Thursday night...
I had two amazing dreams. The types of dreams I have never been blessed with before and could never imagine having nor appreciated them before like a could now.
The first was of this sweet little baby growing in my tummy. I think it's fair to say that dreams rarely make sense so the beginning of this dream might have seemed sad. I dreampt that I was ill and I had to go to the hospital and when I awake I had already had our baby. Except... Our baby to our surprise was a little boy. So I asked Nick what he named the baby since I was "unconscious" for the entire thing. He said his name was Oliver. This precious child was definitely not an infant at this point but an out right bouncing baby boy! He had bright red hair and gorgeous blue eyes. Not to forget the happiest little thing I had every laid eyes on. So precious! And so grateful to spend just a moment of time with that happy baby boy. When I woke up it was only 1am so I decided it was in my families best interest if I fell back asleep for a few more hours.

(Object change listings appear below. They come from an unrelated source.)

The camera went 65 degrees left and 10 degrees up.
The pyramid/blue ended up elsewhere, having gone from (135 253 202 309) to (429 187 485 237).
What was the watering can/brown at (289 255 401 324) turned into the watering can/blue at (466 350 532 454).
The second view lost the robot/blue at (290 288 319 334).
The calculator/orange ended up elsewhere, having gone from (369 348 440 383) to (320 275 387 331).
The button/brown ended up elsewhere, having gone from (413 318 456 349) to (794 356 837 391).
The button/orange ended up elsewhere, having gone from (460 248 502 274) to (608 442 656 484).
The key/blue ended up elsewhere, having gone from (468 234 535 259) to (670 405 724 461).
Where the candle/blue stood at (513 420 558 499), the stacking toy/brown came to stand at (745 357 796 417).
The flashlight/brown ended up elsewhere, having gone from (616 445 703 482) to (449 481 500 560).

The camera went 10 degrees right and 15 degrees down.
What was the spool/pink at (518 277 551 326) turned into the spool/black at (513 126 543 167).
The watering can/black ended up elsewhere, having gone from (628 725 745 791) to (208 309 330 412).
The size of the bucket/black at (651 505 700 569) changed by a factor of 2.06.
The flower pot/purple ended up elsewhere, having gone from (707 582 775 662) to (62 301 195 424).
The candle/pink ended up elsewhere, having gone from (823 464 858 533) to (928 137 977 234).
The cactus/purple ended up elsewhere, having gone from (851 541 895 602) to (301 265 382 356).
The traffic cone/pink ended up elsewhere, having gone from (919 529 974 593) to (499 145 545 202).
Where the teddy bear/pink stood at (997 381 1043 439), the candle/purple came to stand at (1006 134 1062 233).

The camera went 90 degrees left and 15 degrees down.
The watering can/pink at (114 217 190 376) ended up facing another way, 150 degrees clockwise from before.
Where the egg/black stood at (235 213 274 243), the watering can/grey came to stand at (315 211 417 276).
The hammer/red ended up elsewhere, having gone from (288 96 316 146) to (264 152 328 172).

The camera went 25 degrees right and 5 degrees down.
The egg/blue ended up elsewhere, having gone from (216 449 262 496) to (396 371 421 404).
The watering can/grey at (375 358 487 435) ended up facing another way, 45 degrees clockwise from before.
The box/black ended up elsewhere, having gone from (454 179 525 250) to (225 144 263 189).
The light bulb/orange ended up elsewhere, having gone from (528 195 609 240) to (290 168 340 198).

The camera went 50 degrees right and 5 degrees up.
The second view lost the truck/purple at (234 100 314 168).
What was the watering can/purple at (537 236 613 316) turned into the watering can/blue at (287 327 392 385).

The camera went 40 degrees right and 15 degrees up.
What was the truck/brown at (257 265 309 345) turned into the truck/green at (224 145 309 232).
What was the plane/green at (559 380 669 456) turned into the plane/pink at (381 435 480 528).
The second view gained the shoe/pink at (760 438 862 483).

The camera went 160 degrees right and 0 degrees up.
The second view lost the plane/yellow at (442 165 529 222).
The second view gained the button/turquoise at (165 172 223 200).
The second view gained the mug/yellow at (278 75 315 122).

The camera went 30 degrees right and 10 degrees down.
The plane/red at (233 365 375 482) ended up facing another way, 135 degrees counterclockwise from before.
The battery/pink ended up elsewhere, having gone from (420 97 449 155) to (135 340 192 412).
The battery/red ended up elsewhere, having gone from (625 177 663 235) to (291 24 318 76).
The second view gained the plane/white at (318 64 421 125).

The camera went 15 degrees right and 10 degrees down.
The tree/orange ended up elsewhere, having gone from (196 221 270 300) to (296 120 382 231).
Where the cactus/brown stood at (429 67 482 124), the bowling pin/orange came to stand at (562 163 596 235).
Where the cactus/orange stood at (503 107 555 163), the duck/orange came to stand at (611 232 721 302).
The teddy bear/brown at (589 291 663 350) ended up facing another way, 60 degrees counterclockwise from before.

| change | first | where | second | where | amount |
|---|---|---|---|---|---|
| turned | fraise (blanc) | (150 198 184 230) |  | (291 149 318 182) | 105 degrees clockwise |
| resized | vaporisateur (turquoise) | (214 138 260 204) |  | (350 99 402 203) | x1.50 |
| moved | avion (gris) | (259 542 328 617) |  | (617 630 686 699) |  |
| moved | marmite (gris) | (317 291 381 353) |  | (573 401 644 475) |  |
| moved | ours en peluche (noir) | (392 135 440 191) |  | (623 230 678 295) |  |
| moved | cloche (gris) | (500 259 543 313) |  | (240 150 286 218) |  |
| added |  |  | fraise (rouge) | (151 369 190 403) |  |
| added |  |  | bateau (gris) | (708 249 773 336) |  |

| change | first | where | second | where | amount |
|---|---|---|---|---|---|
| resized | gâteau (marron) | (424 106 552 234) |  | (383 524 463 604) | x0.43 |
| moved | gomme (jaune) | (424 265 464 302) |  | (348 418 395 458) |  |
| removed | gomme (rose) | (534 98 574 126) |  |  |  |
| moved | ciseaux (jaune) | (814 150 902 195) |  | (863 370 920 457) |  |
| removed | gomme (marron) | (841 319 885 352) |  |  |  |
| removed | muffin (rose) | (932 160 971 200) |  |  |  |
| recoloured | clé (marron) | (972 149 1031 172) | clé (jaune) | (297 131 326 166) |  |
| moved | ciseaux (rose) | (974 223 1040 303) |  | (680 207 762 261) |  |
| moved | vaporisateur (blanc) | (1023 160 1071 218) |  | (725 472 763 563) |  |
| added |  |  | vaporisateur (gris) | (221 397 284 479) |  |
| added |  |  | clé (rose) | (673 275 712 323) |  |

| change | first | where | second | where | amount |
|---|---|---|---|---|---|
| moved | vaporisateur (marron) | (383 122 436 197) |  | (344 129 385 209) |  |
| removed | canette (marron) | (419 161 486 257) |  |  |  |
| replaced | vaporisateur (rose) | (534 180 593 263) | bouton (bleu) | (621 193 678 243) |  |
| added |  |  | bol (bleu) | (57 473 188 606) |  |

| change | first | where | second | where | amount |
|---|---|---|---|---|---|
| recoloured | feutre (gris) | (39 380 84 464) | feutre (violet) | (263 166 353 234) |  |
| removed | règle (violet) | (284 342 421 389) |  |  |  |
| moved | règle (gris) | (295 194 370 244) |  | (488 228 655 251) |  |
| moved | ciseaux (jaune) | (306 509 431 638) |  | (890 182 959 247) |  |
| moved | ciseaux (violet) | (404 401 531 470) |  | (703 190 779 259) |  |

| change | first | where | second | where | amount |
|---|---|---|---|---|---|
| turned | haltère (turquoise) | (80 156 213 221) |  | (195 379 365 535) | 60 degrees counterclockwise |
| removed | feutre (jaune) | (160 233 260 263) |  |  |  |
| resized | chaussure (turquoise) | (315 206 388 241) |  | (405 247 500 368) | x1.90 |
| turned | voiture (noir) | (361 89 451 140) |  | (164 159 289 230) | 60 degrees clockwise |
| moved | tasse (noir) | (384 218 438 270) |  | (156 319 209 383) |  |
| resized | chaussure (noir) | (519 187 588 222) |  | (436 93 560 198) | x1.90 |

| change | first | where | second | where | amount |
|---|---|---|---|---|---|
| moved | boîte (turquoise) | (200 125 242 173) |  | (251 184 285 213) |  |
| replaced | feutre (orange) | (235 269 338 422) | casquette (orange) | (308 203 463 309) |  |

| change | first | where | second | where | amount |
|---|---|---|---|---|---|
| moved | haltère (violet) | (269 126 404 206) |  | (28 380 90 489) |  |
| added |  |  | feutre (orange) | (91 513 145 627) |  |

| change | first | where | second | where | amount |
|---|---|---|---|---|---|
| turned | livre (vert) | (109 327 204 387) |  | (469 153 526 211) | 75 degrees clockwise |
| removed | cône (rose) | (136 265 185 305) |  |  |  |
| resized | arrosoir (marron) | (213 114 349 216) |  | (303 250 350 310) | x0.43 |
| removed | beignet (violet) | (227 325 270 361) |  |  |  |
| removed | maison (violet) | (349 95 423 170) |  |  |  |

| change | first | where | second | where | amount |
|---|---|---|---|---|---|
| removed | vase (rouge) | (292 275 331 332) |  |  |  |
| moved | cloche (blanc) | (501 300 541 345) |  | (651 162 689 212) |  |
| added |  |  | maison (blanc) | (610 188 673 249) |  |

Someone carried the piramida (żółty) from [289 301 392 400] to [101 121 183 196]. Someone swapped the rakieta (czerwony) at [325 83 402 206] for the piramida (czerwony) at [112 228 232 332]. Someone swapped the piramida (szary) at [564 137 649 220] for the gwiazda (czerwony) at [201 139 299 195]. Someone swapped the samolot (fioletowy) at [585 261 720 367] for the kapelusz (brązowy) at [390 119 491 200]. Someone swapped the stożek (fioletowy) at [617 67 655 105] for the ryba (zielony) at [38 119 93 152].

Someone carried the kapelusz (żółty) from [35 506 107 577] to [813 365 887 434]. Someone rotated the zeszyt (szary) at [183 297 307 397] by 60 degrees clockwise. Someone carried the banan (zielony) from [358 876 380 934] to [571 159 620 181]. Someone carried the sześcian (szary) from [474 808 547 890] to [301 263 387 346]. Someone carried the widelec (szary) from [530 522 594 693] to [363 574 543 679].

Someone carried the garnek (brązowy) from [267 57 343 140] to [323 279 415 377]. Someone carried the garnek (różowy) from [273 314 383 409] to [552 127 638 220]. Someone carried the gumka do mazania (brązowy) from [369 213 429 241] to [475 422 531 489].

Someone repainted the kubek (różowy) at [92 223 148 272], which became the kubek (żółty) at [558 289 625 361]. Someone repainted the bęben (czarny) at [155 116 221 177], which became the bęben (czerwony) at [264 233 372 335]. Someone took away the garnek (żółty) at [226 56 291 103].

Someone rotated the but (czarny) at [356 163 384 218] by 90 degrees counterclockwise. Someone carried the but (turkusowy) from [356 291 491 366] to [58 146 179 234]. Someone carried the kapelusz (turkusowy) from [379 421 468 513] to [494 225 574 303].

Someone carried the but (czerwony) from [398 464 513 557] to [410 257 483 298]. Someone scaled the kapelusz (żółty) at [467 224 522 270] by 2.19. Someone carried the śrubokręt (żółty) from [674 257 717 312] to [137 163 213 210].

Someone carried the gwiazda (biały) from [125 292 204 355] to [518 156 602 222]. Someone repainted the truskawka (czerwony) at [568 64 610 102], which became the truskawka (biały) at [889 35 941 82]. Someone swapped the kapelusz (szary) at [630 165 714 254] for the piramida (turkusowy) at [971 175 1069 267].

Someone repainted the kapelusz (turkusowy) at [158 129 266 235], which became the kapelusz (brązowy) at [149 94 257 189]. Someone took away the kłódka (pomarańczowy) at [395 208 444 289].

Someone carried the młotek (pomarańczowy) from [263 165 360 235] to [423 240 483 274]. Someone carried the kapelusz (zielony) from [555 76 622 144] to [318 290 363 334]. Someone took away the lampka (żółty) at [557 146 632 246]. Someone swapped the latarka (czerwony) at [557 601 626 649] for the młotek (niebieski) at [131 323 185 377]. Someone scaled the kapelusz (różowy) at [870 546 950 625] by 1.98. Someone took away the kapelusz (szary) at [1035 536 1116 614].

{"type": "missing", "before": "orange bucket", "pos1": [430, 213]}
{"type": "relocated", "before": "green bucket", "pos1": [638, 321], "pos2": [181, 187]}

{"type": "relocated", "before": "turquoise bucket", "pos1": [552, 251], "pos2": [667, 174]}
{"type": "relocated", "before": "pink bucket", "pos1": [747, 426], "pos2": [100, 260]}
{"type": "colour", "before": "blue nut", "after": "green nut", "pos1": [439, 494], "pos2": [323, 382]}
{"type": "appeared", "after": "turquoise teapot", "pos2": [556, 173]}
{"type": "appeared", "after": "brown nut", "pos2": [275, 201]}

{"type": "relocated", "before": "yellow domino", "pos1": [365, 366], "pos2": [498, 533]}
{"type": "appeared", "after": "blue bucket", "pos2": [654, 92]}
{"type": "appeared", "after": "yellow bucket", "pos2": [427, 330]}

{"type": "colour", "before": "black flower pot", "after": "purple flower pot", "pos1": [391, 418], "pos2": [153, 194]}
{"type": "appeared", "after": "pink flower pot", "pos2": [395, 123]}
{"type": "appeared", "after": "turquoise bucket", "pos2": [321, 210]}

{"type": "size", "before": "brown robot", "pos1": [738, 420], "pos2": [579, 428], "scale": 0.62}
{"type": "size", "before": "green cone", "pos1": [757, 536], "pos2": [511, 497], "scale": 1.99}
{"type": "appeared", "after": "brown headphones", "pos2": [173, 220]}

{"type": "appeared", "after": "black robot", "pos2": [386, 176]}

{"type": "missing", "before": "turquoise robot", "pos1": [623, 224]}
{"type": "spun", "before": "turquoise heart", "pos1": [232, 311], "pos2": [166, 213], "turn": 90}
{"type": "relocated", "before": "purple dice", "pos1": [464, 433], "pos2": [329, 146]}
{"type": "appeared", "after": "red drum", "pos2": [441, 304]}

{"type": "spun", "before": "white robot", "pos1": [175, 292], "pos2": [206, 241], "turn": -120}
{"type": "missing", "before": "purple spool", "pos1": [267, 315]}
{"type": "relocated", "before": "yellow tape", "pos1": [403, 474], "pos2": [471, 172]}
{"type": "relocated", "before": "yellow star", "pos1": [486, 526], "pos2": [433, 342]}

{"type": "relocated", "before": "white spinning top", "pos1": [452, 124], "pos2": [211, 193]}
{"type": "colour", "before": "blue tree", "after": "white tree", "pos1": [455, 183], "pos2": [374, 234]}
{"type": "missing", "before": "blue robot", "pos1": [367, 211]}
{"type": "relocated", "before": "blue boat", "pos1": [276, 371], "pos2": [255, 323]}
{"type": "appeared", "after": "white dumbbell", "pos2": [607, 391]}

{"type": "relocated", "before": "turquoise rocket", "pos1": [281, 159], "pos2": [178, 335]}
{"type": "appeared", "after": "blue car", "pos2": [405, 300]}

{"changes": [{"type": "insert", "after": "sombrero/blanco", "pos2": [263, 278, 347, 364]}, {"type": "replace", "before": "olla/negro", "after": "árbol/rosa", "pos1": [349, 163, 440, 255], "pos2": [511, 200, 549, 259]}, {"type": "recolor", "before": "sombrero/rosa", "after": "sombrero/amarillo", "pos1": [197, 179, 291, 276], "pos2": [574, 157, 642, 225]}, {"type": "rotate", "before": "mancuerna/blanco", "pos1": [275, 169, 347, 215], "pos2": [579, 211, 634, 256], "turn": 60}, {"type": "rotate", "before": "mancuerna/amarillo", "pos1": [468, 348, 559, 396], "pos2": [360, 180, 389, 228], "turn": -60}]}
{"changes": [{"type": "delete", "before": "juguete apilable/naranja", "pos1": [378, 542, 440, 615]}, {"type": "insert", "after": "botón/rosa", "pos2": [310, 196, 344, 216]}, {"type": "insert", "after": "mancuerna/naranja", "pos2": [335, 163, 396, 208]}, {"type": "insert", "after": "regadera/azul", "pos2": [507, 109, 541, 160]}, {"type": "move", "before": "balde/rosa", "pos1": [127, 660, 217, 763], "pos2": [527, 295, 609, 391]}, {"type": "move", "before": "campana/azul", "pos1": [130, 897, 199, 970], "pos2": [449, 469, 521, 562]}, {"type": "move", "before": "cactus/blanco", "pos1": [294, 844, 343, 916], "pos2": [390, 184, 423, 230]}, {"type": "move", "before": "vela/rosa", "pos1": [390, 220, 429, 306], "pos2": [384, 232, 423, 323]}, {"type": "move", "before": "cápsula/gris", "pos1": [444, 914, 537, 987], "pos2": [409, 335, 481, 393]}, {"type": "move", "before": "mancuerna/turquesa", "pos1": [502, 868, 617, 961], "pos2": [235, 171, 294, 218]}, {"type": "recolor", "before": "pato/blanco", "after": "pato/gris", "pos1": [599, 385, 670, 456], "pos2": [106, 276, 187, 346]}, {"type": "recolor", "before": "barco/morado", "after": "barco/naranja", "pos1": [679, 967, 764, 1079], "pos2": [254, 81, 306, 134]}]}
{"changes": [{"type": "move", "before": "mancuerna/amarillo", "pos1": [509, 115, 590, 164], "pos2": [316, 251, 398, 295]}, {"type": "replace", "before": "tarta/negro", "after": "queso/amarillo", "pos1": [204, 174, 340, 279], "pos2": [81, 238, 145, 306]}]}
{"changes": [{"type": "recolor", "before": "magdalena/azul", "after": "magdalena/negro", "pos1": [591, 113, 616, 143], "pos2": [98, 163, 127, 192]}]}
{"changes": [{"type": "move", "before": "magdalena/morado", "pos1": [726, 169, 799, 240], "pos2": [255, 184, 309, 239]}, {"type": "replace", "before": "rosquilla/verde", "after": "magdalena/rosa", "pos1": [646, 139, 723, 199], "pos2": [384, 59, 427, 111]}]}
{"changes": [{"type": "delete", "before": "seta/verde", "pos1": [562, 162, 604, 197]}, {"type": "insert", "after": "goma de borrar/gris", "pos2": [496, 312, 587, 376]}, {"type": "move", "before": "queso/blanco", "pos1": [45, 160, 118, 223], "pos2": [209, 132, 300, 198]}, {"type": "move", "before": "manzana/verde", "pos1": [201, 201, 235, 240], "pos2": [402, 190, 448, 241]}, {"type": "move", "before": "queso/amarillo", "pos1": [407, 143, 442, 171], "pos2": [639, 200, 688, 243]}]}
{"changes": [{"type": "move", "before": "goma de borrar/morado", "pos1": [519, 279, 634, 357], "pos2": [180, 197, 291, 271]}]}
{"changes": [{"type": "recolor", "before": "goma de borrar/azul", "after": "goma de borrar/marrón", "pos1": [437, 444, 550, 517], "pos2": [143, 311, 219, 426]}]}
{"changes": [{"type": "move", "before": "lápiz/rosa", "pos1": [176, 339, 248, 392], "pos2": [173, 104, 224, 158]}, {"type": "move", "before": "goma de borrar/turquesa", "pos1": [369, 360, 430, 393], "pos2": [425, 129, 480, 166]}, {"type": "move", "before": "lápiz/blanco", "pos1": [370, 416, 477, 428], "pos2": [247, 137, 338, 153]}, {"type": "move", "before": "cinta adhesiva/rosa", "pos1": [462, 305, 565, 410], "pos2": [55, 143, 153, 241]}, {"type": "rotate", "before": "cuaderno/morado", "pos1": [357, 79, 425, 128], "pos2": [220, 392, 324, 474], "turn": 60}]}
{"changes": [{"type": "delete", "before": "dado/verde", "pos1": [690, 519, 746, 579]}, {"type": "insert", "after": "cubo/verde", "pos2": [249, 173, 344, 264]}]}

The second dream I ended up having was just what I needed. I had spent the evening earlier going through and clearing out photos from my Mac... Memory issues. So this dream was perfect. It was about my Shane, only he was just a little thing again! Toddler voice and all!! I could have lived in that dream with my sweet precious first born. He was the kindest child. So full of innocence and life. And it made me realize how precious even dirty, loud ten year olds will be 5 years down the road. I am so grateful to have him in my life, to be his mommy. To help (try to) guide him and keep him focused on continuing to be kind, strong and thoughtful. He is so forgiving it humbles me. I wish I had his heart, courage and self esteem. But I also miss that little toddler every day.